On February 22, 2015, the two Lakay boys faced off when Celtic took on Roses United in the last 32 of the Nedbank Cup. Each of them played on the left side for their respective club in a tie won 3-0 by Siwelele.
After spending six years at Phunya Sele Sele, the former youth international packed his bags for his hometown to join Cape Town City. However, the home reunion would be fleeting as Mamelodi Sundowns came knocking just after one stellar season.
“While I was at City, [Bidvest] Wits approached me, and I was going to join them. One day while at a family event, I got a call from my agent telling me Pitso [Mosimane] wanted to talk to me,” Lyle recalls.
He wasn’t going to say no to Sundowns, considering their trophy success and how hungry he was to lift titles.
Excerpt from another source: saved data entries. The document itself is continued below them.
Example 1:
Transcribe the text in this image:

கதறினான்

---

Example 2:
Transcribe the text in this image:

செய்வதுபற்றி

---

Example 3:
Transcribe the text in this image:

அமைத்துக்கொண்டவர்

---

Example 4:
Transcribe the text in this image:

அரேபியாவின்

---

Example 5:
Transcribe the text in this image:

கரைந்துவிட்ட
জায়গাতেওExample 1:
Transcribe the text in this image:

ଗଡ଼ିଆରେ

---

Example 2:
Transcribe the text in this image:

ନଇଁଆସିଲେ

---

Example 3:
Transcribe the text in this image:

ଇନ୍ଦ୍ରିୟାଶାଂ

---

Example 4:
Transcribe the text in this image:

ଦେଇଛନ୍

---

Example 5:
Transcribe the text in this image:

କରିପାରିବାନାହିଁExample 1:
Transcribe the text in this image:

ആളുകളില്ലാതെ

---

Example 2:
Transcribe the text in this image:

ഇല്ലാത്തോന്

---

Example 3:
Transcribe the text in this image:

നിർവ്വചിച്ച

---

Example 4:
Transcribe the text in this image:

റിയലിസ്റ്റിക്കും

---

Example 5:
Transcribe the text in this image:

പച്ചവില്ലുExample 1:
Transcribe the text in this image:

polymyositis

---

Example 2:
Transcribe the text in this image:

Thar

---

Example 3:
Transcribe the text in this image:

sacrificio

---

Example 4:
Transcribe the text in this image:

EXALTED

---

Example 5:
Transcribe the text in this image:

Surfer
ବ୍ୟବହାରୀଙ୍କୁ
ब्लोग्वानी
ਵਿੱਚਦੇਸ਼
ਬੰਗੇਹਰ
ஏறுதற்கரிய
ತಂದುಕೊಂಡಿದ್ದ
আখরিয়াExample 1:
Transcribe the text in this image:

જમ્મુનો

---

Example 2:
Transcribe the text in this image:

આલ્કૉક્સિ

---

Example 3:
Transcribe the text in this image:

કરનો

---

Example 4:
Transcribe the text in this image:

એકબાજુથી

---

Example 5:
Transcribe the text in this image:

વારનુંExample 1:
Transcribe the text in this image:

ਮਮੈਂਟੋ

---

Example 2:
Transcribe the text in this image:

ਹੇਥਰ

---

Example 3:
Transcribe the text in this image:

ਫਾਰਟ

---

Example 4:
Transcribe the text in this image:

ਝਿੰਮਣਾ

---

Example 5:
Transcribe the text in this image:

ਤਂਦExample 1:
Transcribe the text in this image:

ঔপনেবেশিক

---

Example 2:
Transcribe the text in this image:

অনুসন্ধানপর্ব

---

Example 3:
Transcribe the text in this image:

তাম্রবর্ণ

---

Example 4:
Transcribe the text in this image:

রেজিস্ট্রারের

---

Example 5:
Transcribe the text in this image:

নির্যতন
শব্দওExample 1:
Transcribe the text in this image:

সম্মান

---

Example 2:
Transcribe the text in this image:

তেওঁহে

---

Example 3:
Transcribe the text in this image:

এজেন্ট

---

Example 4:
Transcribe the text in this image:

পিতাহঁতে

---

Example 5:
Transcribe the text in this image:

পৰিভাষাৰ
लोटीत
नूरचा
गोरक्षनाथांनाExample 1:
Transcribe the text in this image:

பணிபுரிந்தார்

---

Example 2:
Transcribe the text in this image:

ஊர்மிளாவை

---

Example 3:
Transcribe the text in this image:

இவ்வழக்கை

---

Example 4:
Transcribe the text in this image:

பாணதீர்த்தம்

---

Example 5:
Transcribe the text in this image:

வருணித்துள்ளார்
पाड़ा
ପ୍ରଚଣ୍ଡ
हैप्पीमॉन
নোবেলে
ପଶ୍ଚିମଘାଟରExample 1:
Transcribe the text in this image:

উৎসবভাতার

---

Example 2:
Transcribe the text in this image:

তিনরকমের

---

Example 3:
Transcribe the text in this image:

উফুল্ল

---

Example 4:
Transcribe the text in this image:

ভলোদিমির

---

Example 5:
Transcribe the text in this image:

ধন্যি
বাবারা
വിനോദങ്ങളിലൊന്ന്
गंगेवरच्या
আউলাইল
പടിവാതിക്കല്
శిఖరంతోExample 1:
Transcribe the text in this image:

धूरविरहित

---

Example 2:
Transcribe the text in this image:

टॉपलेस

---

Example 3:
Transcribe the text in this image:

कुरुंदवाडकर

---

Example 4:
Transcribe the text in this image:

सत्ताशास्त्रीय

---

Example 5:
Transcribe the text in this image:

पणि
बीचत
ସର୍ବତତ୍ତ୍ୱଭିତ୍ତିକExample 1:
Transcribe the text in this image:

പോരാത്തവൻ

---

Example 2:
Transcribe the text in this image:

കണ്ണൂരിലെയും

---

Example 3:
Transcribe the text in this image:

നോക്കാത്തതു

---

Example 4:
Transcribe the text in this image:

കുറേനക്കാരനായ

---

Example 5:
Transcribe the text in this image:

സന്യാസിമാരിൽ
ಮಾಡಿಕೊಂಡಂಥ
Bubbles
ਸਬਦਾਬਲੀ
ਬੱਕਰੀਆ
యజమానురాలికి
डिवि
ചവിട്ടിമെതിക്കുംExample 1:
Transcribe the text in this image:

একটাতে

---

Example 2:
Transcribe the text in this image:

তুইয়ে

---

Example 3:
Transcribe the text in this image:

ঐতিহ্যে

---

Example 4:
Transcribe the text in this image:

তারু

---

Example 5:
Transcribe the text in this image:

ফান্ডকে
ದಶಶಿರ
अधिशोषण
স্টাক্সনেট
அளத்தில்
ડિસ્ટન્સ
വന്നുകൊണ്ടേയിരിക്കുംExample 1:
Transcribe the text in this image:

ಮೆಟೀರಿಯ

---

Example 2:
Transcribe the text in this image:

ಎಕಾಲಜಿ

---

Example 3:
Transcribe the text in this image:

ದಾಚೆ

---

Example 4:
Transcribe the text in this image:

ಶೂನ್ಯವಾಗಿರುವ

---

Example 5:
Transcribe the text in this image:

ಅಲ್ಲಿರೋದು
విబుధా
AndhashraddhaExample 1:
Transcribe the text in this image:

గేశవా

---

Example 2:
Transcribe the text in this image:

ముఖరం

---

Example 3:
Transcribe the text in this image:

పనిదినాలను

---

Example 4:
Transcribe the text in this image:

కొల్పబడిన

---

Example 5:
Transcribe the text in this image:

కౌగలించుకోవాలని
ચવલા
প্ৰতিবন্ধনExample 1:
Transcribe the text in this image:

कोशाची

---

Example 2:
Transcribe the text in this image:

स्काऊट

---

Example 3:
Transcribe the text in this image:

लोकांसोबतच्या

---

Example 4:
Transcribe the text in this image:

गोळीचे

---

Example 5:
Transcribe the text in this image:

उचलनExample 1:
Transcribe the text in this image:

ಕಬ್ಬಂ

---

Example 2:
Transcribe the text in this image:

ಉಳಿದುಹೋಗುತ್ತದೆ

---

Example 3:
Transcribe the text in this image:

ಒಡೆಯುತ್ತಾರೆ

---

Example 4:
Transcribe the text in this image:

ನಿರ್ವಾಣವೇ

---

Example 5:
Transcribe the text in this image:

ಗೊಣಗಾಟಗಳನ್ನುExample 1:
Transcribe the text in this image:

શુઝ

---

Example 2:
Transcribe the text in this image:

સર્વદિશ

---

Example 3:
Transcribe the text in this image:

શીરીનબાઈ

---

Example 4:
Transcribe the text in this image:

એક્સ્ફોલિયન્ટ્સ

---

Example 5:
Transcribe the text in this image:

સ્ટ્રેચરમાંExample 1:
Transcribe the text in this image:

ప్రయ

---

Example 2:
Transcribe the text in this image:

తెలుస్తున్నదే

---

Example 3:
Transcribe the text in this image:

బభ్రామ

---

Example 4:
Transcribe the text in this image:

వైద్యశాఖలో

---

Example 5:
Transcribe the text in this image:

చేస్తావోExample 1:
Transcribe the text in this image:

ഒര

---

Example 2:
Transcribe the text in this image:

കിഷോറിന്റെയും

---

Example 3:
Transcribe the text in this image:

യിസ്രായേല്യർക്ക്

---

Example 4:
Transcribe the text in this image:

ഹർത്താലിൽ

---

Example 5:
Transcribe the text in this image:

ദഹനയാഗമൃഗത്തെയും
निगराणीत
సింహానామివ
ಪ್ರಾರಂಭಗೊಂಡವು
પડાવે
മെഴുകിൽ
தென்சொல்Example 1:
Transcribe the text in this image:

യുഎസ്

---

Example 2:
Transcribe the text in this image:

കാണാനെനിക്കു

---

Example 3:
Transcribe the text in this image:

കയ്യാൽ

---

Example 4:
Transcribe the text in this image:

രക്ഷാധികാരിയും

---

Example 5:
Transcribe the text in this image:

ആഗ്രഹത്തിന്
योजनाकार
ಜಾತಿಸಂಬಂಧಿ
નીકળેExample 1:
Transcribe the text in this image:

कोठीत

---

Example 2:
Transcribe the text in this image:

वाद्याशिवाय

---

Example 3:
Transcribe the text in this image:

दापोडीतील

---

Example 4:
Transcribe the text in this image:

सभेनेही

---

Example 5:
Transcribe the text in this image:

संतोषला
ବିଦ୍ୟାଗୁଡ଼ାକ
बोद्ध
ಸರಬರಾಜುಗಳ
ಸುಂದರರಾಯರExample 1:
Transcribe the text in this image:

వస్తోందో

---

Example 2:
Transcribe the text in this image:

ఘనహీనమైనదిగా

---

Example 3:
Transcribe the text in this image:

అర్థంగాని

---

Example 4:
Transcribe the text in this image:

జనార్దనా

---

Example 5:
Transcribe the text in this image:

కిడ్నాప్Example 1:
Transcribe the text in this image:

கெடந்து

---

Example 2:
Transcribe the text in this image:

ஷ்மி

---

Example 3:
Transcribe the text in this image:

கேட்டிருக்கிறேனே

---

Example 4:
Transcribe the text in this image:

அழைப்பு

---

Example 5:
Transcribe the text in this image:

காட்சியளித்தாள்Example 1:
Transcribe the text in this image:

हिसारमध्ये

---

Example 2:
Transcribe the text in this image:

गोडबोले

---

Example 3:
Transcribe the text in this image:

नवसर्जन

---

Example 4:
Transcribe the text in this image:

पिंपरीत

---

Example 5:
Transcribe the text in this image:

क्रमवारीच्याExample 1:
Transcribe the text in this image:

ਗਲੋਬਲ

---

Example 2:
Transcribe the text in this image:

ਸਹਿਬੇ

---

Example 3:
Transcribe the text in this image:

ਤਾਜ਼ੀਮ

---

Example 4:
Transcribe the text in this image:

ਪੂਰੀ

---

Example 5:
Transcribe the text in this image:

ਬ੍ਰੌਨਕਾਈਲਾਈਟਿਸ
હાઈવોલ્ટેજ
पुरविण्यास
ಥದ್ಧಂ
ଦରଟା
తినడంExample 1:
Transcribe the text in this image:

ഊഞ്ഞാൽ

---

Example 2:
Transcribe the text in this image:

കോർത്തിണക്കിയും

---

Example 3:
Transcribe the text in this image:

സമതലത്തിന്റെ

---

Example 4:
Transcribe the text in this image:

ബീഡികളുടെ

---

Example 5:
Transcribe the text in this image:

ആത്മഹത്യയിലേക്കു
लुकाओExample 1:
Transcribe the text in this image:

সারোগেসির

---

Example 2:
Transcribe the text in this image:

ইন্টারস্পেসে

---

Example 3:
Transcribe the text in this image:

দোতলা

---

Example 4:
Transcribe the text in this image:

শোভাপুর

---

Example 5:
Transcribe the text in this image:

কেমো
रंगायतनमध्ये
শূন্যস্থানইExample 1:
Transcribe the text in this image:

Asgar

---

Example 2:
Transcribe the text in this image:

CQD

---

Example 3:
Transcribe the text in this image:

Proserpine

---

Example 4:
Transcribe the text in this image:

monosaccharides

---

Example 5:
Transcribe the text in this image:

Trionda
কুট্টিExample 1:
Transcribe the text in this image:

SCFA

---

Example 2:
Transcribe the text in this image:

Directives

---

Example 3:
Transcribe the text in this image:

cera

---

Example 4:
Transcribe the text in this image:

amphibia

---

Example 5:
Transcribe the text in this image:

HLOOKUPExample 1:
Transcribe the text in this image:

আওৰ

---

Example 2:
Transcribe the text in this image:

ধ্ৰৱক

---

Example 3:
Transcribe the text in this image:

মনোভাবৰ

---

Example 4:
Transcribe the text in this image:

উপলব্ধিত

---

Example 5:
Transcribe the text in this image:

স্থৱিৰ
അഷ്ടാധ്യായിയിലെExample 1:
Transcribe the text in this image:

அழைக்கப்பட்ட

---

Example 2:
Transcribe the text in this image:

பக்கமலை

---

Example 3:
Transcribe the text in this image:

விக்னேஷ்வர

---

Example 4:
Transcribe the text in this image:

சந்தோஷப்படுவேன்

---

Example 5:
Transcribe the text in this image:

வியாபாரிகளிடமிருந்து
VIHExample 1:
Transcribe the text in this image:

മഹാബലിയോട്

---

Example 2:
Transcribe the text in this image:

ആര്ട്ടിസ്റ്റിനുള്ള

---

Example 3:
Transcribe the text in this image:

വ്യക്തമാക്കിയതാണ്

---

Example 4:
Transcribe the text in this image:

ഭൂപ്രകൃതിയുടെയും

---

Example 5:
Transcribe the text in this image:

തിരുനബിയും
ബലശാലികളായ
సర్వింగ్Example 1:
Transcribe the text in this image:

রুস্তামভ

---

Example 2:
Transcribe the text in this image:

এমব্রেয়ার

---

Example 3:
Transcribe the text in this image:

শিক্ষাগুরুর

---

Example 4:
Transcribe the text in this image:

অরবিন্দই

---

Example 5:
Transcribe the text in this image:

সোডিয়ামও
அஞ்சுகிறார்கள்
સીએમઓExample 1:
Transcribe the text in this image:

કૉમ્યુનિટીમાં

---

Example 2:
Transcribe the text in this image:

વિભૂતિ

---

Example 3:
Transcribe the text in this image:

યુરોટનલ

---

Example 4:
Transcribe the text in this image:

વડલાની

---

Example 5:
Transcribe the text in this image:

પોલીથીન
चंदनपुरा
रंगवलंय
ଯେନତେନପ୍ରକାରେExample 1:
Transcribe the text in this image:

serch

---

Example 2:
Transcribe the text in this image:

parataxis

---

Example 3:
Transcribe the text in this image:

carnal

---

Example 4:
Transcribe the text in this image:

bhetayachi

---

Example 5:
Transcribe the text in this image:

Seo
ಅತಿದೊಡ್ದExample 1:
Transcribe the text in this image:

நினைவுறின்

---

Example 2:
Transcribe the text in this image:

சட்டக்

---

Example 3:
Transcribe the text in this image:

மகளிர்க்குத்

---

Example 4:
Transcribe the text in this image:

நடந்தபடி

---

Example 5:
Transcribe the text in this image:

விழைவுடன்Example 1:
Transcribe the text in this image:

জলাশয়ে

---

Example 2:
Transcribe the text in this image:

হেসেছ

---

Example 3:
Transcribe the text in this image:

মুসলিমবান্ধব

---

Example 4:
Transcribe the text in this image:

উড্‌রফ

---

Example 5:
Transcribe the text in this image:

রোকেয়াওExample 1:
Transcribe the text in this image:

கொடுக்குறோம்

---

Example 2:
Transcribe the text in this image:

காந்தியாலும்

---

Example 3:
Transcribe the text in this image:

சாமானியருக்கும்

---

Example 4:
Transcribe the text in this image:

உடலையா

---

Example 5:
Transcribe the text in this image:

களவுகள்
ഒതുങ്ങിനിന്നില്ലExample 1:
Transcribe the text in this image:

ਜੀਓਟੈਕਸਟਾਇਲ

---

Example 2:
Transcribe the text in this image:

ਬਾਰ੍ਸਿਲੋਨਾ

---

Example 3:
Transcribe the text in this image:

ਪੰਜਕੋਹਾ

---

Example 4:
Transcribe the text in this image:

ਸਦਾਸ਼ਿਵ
Sandawana successfully plucked him away from his home town in 2018, but there was a condition. He would not be slotted into the hole Keegan Dolly had left a year prior when he joined French side Montpellier FC.
Mosimane wanted him to play fullback. “It’s part of the agreement, and he knows. It’s like Thapelo Morena. We brought him as a winger. They fit the model of fullbacks, and that’s how we play. That’s the way it is,” Mosimane said when signing him.
As expected, the move to Chloorkop has yielded three league titles, the Nedbank Cup as well as the Telkom Knockout.
It has also seen the 31-year-old player make tremendous progress as a footballer. “I’m not surprised by his progress and development, I knew he had the ability,” Larsen adds.
Lakay has since returned to the Citizens, on a season-long loan. While he continues with his career, Lakay now has the obligation to swiftly pave the way for Luka, who previously had a stint with the late Mark Byrne’s academy. Perhaps the boy who is nine next February could be next in the line of Lakay left-backs!